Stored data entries
· · · · ·

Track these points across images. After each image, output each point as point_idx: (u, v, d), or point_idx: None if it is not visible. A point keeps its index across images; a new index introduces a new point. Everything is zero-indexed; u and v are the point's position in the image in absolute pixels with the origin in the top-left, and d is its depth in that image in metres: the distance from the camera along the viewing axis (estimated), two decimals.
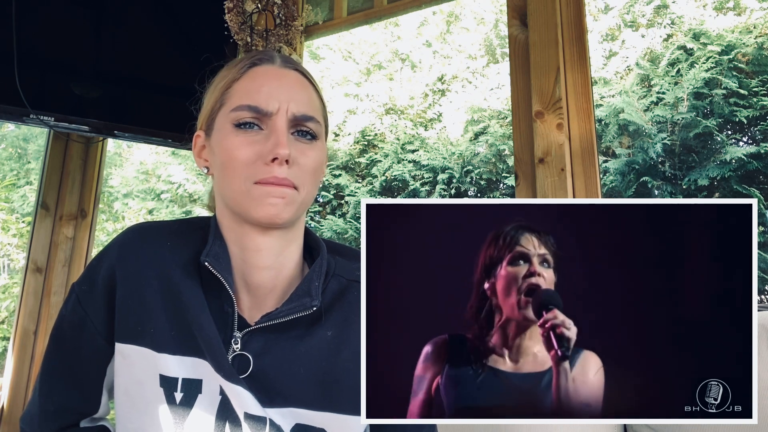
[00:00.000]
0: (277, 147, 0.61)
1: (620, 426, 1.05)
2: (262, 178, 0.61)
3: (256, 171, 0.62)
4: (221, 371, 0.62)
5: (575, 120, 1.34)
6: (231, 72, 0.68)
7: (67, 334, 0.69)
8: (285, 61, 0.69)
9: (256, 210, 0.62)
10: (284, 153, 0.61)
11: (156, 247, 0.68)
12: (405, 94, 6.16)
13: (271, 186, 0.61)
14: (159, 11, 1.78)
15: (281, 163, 0.61)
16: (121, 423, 0.67)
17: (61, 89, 1.62)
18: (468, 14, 6.11)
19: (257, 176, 0.61)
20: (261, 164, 0.62)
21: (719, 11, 4.71)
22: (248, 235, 0.66)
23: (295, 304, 0.64)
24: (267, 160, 0.61)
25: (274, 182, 0.61)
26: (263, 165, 0.61)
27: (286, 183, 0.61)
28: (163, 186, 6.27)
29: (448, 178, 5.27)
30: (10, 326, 3.95)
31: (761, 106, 4.12)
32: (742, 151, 4.06)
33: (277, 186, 0.61)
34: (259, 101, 0.63)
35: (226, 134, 0.64)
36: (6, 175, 6.68)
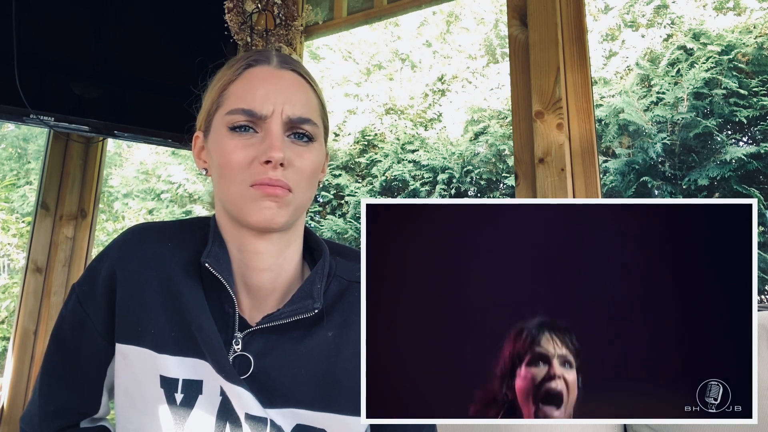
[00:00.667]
0: (271, 150, 0.60)
1: (620, 426, 1.05)
2: (257, 180, 0.61)
3: (251, 173, 0.61)
4: (222, 372, 0.62)
5: (575, 120, 1.34)
6: (227, 73, 0.67)
7: (68, 335, 0.69)
8: (282, 62, 0.68)
9: (251, 214, 0.61)
10: (278, 156, 0.60)
11: (156, 248, 0.68)
12: (405, 94, 6.16)
13: (265, 187, 0.61)
14: (159, 11, 1.78)
15: (275, 166, 0.61)
16: (121, 423, 0.67)
17: (61, 89, 1.62)
18: (468, 14, 6.10)
19: (252, 178, 0.61)
20: (256, 165, 0.61)
21: (719, 11, 4.71)
22: (246, 238, 0.66)
23: (297, 306, 0.65)
24: (261, 162, 0.61)
25: (269, 183, 0.61)
26: (258, 166, 0.61)
27: (280, 184, 0.61)
28: (163, 186, 6.26)
29: (448, 178, 5.27)
30: (10, 326, 3.94)
31: (761, 106, 4.12)
32: (742, 151, 4.06)
33: (272, 187, 0.61)
34: (253, 105, 0.63)
35: (221, 138, 0.64)
36: (6, 175, 6.67)
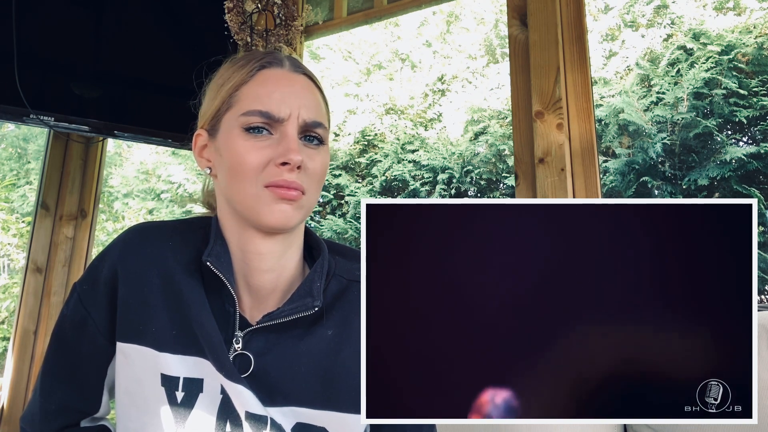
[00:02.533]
0: (289, 153, 0.61)
1: (620, 426, 1.05)
2: (272, 181, 0.61)
3: (266, 174, 0.62)
4: (222, 370, 0.62)
5: (575, 120, 1.34)
6: (238, 74, 0.67)
7: (69, 334, 0.70)
8: (294, 66, 0.69)
9: (266, 216, 0.62)
10: (297, 159, 0.61)
11: (157, 247, 0.68)
12: (405, 94, 6.16)
13: (281, 189, 0.61)
14: (159, 11, 1.78)
15: (292, 169, 0.62)
16: (122, 422, 0.67)
17: (61, 89, 1.62)
18: (468, 14, 6.10)
19: (267, 179, 0.62)
20: (272, 167, 0.62)
21: (719, 11, 4.71)
22: (250, 238, 0.66)
23: (297, 304, 0.65)
24: (277, 163, 0.62)
25: (284, 185, 0.61)
26: (273, 168, 0.62)
27: (296, 186, 0.62)
28: (163, 186, 6.26)
29: (448, 178, 5.27)
30: (10, 326, 3.95)
31: (761, 106, 4.12)
32: (742, 151, 4.06)
33: (287, 189, 0.61)
34: (270, 107, 0.63)
35: (234, 138, 0.64)
36: (6, 175, 6.68)
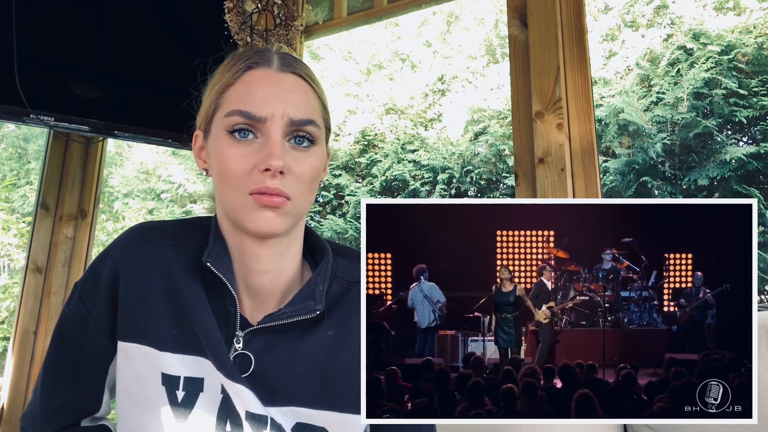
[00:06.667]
0: (270, 158, 0.59)
1: (620, 426, 1.05)
2: (255, 188, 0.60)
3: (251, 181, 0.61)
4: (223, 370, 0.62)
5: (575, 120, 1.34)
6: (226, 75, 0.66)
7: (70, 333, 0.70)
8: (282, 64, 0.66)
9: (251, 224, 0.61)
10: (277, 165, 0.59)
11: (158, 247, 0.68)
12: (405, 94, 6.15)
13: (263, 197, 0.60)
14: (159, 11, 1.78)
15: (274, 174, 0.60)
16: (123, 421, 0.67)
17: (61, 89, 1.62)
18: (468, 14, 6.10)
19: (251, 186, 0.61)
20: (256, 173, 0.61)
21: (719, 11, 4.71)
22: (246, 242, 0.66)
23: (299, 307, 0.65)
24: (260, 169, 0.60)
25: (266, 192, 0.60)
26: (258, 174, 0.60)
27: (278, 193, 0.60)
28: (163, 186, 6.26)
29: (448, 178, 5.27)
30: (10, 326, 3.95)
31: (761, 106, 4.12)
32: (742, 151, 4.06)
33: (270, 196, 0.60)
34: (252, 107, 0.62)
35: (221, 142, 0.63)
36: (6, 175, 6.67)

· · · · ·

■ **What is expected**: In the copy, omit the pictures and give every line of the data exactly.

■ **Written response**:
Track these points across images. After each image, output each point as point_idx: (u, v, d), or point_idx: None if it is not visible. A point keeps its index across images; a new index introduces a new point. Everything is zero-indexed; u and v are the point's position in the image in absolute pixels with the origin in the top-left, and d is its depth in that image in metres: the distance from the camera along the viewing axis (estimated), two decimals.
[00:00.000]
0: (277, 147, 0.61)
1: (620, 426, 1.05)
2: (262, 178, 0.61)
3: (256, 171, 0.62)
4: (221, 371, 0.62)
5: (575, 120, 1.34)
6: (231, 72, 0.68)
7: (67, 334, 0.69)
8: (285, 61, 0.69)
9: (256, 210, 0.62)
10: (284, 153, 0.61)
11: (156, 247, 0.68)
12: (405, 94, 6.16)
13: (271, 186, 0.61)
14: (159, 11, 1.78)
15: (281, 163, 0.61)
16: (121, 423, 0.67)
17: (61, 89, 1.62)
18: (468, 14, 6.11)
19: (257, 176, 0.61)
20: (261, 164, 0.62)
21: (719, 11, 4.71)
22: (248, 235, 0.66)
23: (295, 304, 0.64)
24: (267, 160, 0.61)
25: (274, 182, 0.61)
26: (263, 165, 0.61)
27: (286, 183, 0.61)
28: (163, 186, 6.27)
29: (448, 178, 5.27)
30: (10, 326, 3.95)
31: (761, 106, 4.12)
32: (742, 151, 4.06)
33: (277, 186, 0.61)
34: (259, 101, 0.63)
35: (226, 134, 0.64)
36: (6, 175, 6.68)
[00:00.667]
0: (271, 150, 0.60)
1: (620, 426, 1.05)
2: (257, 180, 0.61)
3: (251, 173, 0.61)
4: (222, 372, 0.62)
5: (575, 120, 1.34)
6: (227, 73, 0.67)
7: (68, 335, 0.69)
8: (282, 62, 0.68)
9: (251, 214, 0.61)
10: (278, 156, 0.60)
11: (156, 248, 0.68)
12: (405, 94, 6.16)
13: (265, 187, 0.61)
14: (159, 11, 1.78)
15: (275, 166, 0.61)
16: (121, 423, 0.67)
17: (61, 89, 1.62)
18: (468, 14, 6.10)
19: (252, 178, 0.61)
20: (256, 165, 0.61)
21: (719, 11, 4.71)
22: (246, 238, 0.66)
23: (297, 306, 0.65)
24: (261, 162, 0.61)
25: (269, 183, 0.61)
26: (258, 166, 0.61)
27: (280, 184, 0.61)
28: (163, 186, 6.26)
29: (448, 178, 5.27)
30: (10, 326, 3.94)
31: (761, 106, 4.12)
32: (742, 151, 4.06)
33: (272, 187, 0.61)
34: (253, 105, 0.63)
35: (221, 138, 0.64)
36: (6, 175, 6.67)
[00:02.533]
0: (289, 153, 0.61)
1: (620, 426, 1.05)
2: (272, 181, 0.61)
3: (266, 174, 0.62)
4: (222, 370, 0.62)
5: (575, 120, 1.34)
6: (238, 74, 0.67)
7: (69, 334, 0.70)
8: (294, 66, 0.69)
9: (266, 216, 0.62)
10: (297, 159, 0.61)
11: (157, 247, 0.68)
12: (405, 94, 6.16)
13: (281, 189, 0.61)
14: (159, 11, 1.78)
15: (292, 169, 0.62)
16: (122, 422, 0.67)
17: (61, 89, 1.62)
18: (468, 14, 6.10)
19: (267, 179, 0.62)
20: (272, 167, 0.62)
21: (719, 11, 4.71)
22: (250, 238, 0.66)
23: (297, 304, 0.65)
24: (277, 163, 0.62)
25: (284, 185, 0.61)
26: (273, 168, 0.62)
27: (296, 186, 0.62)
28: (163, 186, 6.26)
29: (448, 178, 5.27)
30: (10, 326, 3.95)
31: (761, 106, 4.12)
32: (742, 151, 4.06)
33: (287, 189, 0.61)
34: (270, 107, 0.63)
35: (234, 138, 0.64)
36: (6, 175, 6.68)
[00:06.667]
0: (270, 158, 0.59)
1: (620, 426, 1.05)
2: (255, 188, 0.60)
3: (251, 181, 0.61)
4: (223, 370, 0.62)
5: (575, 120, 1.34)
6: (226, 75, 0.66)
7: (70, 333, 0.70)
8: (282, 64, 0.66)
9: (251, 224, 0.61)
10: (277, 165, 0.59)
11: (158, 247, 0.68)
12: (405, 94, 6.15)
13: (263, 197, 0.60)
14: (159, 11, 1.78)
15: (274, 174, 0.60)
16: (123, 421, 0.67)
17: (61, 89, 1.62)
18: (468, 14, 6.10)
19: (251, 186, 0.61)
20: (256, 173, 0.61)
21: (719, 11, 4.71)
22: (246, 242, 0.66)
23: (299, 307, 0.65)
24: (260, 169, 0.60)
25: (266, 192, 0.60)
26: (258, 174, 0.60)
27: (278, 193, 0.60)
28: (163, 186, 6.26)
29: (448, 178, 5.27)
30: (10, 326, 3.95)
31: (761, 106, 4.12)
32: (742, 151, 4.06)
33: (270, 196, 0.60)
34: (252, 107, 0.62)
35: (221, 142, 0.63)
36: (6, 175, 6.67)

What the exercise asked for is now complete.